When he came back in with the doctor, I was prepared for a whole bunch of more testing. The doctor, however, seemed completely relaxed about everything. He explained to me what is going on in children with a “floppy airway”. He looked in her ears, nose, and mouth and then said he didn’t see anything needing immediate attention.

I was kind of shocked, to be honest. He didn’t even do the scope which was the whole reason why we had to get a COVID test. He told me that if Lydia gets another procedure scheduled where she needs to be put under, to call his office and they will basically piggy back off of that to do a bronchoscopy.

He commented that as Lydia gets more and more active, even if she did have a problem, it almost always fixes itself. In my mind I just kept thinking, “did you even read her chart?”. Because of her low muscle tone, it is unlikely (unless something changes with that), that any of her muscles would improve anytime soon. I should have said something.

As grateful as I am that Lydia doesn’t have to go through another procedure or more testing, I couldn’t help but feel a little unsatisfied. We didn’t learn anything. We didn’t come away with anything more that we came with. He basically told me that unless she begins to struggle with her breathing, we don’t have any need to worry. Ugg.

As I was driving home, from what felt like a wasted trip, I couldn’t help but think of all of the things I should have asked. I definitely felt off my game. I mean, I didn’t even ask WHY they didn’t scope her! What was I thinking? I wasn’t. I was (and still am) a little frustrated with myself.

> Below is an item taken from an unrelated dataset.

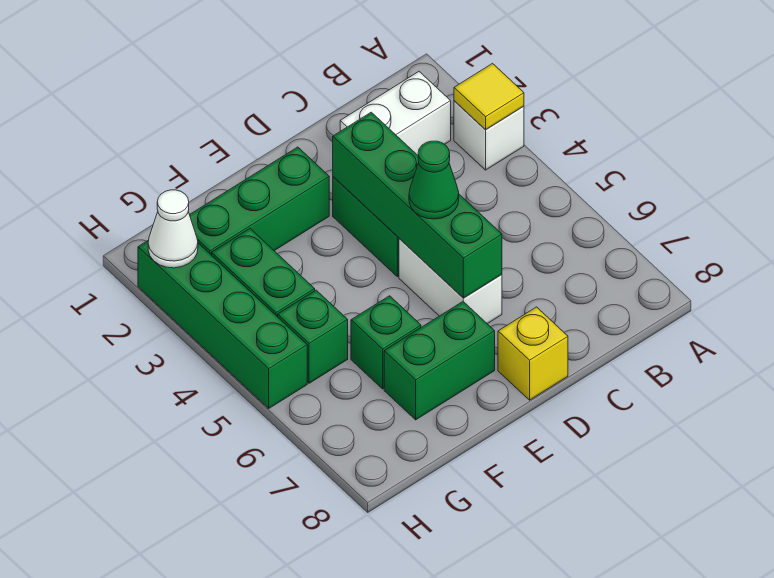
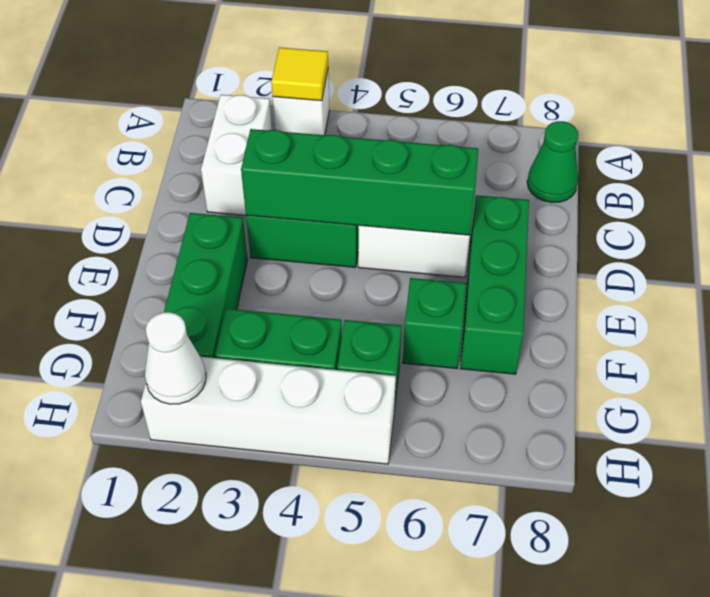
green cone D5 level 3 -> green cone B8 level 1
yellow brick D8 level 1 -> none
green brick E7:F7 level 1 -> green brick D7:F7 level 1
green brick H2:H5 level 1 -> white brick H2:H5 level 1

It’s just another reminder to myself that I really am Lydia’s biggest advocate and I have to speak up. I have to ask questions. I have to go in with questions and my own plan for things that need to be resolved. So, as of right now, we still don’t know if there is anything wrong with her airway (hoping and praying there isn’t!).

(2) Comments

  1. Darlene Berning says:

    You are a very special mother, wife and friend to family and more. We all love you so much and our prayers are with you always. Lydia is a special child given to you and Mark for reasons sometimes hard to understand. But nobody could or would do more than you have done and will do. Know you have love and support from all of us. We love you and your family sooo much. Darlene

    1. Elise says:

      Thank you so much, Darlene. It is so kind of you to say and it means a lot. Love you, too.